Santa Clarita Valley History In Pictures
> RANCHO SAN FRANCISCO

Where Once Was Water
Prehistory of the Newhall Ranch.
The people who buy the first homes in Newhall Ranch won't be the area's first residents. The first inhabitants arrived millions of years ago.



A conglomeration of marine fossils from the Newhall Ranch serves as a reminder that the area was once under the ocean. Click image for more views.

Often, the displacement of prehistoric artifacts by a new housing project is met with a huge public outcry. Ironically, the most detailed information about a specific area often doesn't come to light until it is about to be developed.

That's because developers are required to submit documentation about the area before it can be turned into a mall or housing tract. That documentation — the environmental impact report — includes a section on the area's cultural and paleontological background. Prepared by experts, the report often becomes the most thorough accounting of the area's past. This is certainly true of the documentation for the 19-square-mile region that is proposed to become the 24,000-home community of Newhall Ranch.

◆ **Request 1**
Starting at the first line of the entries and ending with the line containing "Annki Nilsson 55, Nässjö", swap "Stockholm" for "Uppsala" and give those lines again with nothing else changed.

◆ **Records to process**
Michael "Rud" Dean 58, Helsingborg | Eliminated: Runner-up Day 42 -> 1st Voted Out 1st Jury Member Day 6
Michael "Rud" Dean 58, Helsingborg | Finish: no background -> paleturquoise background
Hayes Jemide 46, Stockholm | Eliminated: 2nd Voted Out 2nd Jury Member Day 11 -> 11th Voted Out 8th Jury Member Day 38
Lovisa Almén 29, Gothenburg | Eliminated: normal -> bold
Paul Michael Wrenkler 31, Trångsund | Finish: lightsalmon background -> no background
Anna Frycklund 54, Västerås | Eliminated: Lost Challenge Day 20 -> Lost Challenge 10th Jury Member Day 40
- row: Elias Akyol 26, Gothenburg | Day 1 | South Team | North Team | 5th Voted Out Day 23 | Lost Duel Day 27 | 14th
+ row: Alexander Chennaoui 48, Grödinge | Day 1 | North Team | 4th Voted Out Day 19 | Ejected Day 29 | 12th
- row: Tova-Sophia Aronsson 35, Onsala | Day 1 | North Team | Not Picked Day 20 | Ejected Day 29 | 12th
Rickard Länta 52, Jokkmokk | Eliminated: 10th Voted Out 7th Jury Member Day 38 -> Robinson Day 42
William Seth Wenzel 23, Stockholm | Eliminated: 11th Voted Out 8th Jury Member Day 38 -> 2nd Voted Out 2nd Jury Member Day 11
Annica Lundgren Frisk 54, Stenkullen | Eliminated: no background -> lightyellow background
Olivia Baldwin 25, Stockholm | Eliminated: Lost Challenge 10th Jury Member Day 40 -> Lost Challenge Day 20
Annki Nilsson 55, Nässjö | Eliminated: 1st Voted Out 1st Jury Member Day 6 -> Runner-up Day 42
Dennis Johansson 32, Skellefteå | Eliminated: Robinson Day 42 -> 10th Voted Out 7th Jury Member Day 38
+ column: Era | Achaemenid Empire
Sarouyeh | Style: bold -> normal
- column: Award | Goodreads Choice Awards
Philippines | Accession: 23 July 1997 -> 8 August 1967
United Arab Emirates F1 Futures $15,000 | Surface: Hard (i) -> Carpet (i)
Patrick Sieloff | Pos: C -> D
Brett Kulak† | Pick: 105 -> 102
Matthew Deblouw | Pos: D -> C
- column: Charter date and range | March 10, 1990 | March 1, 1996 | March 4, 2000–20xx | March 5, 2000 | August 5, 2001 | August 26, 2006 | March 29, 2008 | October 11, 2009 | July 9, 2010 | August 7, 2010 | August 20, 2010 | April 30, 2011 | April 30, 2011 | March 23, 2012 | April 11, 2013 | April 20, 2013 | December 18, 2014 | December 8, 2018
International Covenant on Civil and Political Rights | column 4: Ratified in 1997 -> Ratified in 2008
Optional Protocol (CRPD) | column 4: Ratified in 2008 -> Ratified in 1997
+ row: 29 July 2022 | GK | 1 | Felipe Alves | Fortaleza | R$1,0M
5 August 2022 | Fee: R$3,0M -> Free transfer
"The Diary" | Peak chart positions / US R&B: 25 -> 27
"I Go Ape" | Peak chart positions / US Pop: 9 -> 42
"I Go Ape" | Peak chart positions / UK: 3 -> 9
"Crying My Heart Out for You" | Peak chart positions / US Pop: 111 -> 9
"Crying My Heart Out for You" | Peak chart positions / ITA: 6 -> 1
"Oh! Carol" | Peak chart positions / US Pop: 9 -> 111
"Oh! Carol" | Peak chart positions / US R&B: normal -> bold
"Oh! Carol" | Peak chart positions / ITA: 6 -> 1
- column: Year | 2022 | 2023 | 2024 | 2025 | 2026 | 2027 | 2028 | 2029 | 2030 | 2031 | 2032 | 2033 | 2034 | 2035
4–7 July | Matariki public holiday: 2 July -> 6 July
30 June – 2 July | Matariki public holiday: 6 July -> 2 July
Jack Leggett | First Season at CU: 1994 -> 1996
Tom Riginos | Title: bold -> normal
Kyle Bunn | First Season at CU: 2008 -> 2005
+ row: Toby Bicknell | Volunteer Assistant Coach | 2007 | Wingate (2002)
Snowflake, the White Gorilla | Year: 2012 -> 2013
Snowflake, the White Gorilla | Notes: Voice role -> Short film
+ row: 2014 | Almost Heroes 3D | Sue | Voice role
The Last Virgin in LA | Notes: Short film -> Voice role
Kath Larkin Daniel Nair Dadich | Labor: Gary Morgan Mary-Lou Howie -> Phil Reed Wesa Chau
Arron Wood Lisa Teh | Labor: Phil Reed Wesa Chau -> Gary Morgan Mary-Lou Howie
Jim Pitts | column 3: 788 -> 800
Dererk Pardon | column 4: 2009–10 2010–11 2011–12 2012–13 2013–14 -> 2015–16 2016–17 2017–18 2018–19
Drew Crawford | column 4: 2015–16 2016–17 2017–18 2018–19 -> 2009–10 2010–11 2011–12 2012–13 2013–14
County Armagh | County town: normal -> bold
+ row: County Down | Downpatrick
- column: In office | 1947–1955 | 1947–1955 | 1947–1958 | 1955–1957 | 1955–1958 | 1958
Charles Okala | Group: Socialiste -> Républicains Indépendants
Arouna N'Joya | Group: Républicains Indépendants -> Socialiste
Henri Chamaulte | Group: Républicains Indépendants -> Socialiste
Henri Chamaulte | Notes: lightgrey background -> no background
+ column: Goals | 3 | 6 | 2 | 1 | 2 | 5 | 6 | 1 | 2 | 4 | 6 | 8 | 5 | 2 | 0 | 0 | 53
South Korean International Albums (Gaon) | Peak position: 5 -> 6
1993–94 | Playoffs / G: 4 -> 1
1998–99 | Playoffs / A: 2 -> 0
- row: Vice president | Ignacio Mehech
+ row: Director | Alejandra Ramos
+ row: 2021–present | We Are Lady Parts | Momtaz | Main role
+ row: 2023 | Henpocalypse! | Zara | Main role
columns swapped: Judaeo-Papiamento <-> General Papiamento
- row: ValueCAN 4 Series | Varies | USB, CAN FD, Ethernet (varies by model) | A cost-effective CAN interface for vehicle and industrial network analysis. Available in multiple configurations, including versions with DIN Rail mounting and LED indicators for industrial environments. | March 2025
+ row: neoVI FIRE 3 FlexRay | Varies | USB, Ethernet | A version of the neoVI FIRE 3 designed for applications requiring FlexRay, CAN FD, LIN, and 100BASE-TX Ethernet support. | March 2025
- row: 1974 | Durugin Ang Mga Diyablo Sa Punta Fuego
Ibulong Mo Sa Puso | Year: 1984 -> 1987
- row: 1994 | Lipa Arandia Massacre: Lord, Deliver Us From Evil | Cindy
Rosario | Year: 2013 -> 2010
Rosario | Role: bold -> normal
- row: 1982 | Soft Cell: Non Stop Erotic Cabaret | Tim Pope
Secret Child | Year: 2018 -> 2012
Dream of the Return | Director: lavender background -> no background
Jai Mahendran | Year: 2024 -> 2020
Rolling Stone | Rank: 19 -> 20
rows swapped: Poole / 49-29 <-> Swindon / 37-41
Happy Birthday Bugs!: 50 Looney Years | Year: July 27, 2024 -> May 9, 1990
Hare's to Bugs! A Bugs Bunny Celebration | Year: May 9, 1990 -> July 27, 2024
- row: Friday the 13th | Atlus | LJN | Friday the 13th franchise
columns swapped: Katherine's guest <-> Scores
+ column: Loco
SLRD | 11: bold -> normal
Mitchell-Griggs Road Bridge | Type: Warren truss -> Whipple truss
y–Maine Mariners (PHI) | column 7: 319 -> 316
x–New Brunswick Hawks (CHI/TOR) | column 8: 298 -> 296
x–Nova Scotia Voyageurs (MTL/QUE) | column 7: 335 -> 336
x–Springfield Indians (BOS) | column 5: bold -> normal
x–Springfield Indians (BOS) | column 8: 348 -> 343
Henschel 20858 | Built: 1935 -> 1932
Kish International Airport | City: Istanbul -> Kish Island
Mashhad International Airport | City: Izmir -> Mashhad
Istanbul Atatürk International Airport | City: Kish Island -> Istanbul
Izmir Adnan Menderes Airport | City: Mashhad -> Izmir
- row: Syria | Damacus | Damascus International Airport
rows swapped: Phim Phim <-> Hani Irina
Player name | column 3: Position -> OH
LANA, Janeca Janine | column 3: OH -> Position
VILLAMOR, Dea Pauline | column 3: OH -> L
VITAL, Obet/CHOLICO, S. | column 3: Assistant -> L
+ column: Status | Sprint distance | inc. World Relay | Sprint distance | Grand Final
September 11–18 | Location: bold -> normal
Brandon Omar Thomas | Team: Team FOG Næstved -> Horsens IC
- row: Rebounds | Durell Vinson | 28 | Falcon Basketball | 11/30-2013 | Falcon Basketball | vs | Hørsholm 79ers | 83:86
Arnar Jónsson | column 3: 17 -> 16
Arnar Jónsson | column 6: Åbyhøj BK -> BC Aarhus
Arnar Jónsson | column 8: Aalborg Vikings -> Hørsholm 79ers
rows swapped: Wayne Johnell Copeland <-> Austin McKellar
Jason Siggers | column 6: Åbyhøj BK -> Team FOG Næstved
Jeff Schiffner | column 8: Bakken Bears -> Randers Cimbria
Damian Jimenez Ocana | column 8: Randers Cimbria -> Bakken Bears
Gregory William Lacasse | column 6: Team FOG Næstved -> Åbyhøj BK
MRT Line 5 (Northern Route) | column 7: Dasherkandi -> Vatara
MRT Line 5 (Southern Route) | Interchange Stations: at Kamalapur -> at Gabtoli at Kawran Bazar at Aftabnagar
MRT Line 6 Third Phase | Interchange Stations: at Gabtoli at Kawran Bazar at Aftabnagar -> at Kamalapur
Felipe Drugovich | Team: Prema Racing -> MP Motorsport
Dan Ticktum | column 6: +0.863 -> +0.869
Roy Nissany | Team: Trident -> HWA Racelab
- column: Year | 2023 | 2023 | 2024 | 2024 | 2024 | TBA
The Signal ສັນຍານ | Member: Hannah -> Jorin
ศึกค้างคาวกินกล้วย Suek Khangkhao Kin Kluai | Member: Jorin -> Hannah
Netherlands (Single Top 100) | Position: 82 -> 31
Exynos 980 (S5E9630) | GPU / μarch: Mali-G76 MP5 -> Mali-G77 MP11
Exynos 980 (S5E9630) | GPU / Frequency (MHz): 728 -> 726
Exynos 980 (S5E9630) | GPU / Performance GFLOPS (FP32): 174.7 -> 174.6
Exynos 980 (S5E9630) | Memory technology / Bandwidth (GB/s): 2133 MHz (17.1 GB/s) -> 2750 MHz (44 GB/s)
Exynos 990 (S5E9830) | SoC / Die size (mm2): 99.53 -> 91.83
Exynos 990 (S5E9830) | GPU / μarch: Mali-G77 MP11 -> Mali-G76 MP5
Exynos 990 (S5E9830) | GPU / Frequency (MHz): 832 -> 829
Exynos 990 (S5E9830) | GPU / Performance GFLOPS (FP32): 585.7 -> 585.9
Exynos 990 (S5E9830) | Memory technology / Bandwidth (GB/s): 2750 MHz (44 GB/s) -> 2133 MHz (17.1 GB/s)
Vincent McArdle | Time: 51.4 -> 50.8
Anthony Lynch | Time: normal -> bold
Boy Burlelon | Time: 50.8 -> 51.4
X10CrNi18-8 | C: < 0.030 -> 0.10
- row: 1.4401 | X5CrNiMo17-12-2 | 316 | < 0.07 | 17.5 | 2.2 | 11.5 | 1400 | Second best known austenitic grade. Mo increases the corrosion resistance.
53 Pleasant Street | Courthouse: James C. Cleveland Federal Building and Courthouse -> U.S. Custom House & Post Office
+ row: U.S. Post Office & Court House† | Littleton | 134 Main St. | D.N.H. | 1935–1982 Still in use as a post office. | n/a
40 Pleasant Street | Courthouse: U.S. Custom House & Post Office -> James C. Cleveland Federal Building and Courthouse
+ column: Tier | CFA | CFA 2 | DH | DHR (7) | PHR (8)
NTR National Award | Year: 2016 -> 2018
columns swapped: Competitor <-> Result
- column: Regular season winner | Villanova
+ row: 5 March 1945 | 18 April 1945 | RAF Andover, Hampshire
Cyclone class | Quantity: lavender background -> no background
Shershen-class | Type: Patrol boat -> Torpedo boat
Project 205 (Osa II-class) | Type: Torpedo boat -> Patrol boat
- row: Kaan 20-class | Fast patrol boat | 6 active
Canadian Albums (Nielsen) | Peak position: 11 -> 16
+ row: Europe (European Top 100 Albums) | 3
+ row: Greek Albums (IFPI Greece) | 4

◆ **Request 2**
Condense the paragraph of the Newhall Ranch text that begins "That's because developers" into a short bulleted list that keeps its main facts.

◆ **Complete answer 1**
Michael "Rud" Dean 58, Helsingborg | Eliminated: Runner-up Day 42 -> 1st Voted Out 1st Jury Member Day 6
Michael "Rud" Dean 58, Helsingborg | Finish: no background -> paleturquoise background
Hayes Jemide 46, Uppsala | Eliminated: 2nd Voted Out 2nd Jury Member Day 11 -> 11th Voted Out 8th Jury Member Day 38
Lovisa Almén 29, Gothenburg | Eliminated: normal -> bold
Paul Michael Wrenkler 31, Trångsund | Finish: lightsalmon background -> no background
Anna Frycklund 54, Västerås | Eliminated: Lost Challenge Day 20 -> Lost Challenge 10th Jury Member Day 40
- row: Elias Akyol 26, Gothenburg | Day 1 | South Team | North Team | 5th Voted Out Day 23 | Lost Duel Day 27 | 14th
+ row: Alexander Chennaoui 48, Grödinge | Day 1 | North Team | 4th Voted Out Day 19 | Ejected Day 29 | 12th
- row: Tova-Sophia Aronsson 35, Onsala | Day 1 | North Team | Not Picked Day 20 | Ejected Day 29 | 12th
Rickard Länta 52, Jokkmokk | Eliminated: 10th Voted Out 7th Jury Member Day 38 -> Robinson Day 42
William Seth Wenzel 23, Uppsala | Eliminated: 11th Voted Out 8th Jury Member Day 38 -> 2nd Voted Out 2nd Jury Member Day 11
Annica Lundgren Frisk 54, Stenkullen | Eliminated: no background -> lightyellow background
Olivia Baldwin 25, Uppsala | Eliminated: Lost Challenge 10th Jury Member Day 40 -> Lost Challenge Day 20
Annki Nilsson 55, Nässjö | Eliminated: 1st Voted Out 1st Jury Member Day 6 -> Runner-up Day 42

◆ **Complete answer 2**
- Developers must submit documentation about an area before it can become a mall or housing tract.
- This documentation, the environmental impact report, includes a section on the area's cultural and paleontological background.
- Because experts prepare it, the report often becomes the most thorough accounting of the area's past.
- This holds for the documentation on the 19-square-mile region proposed to become the 24,000-home community of Newhall Ranch.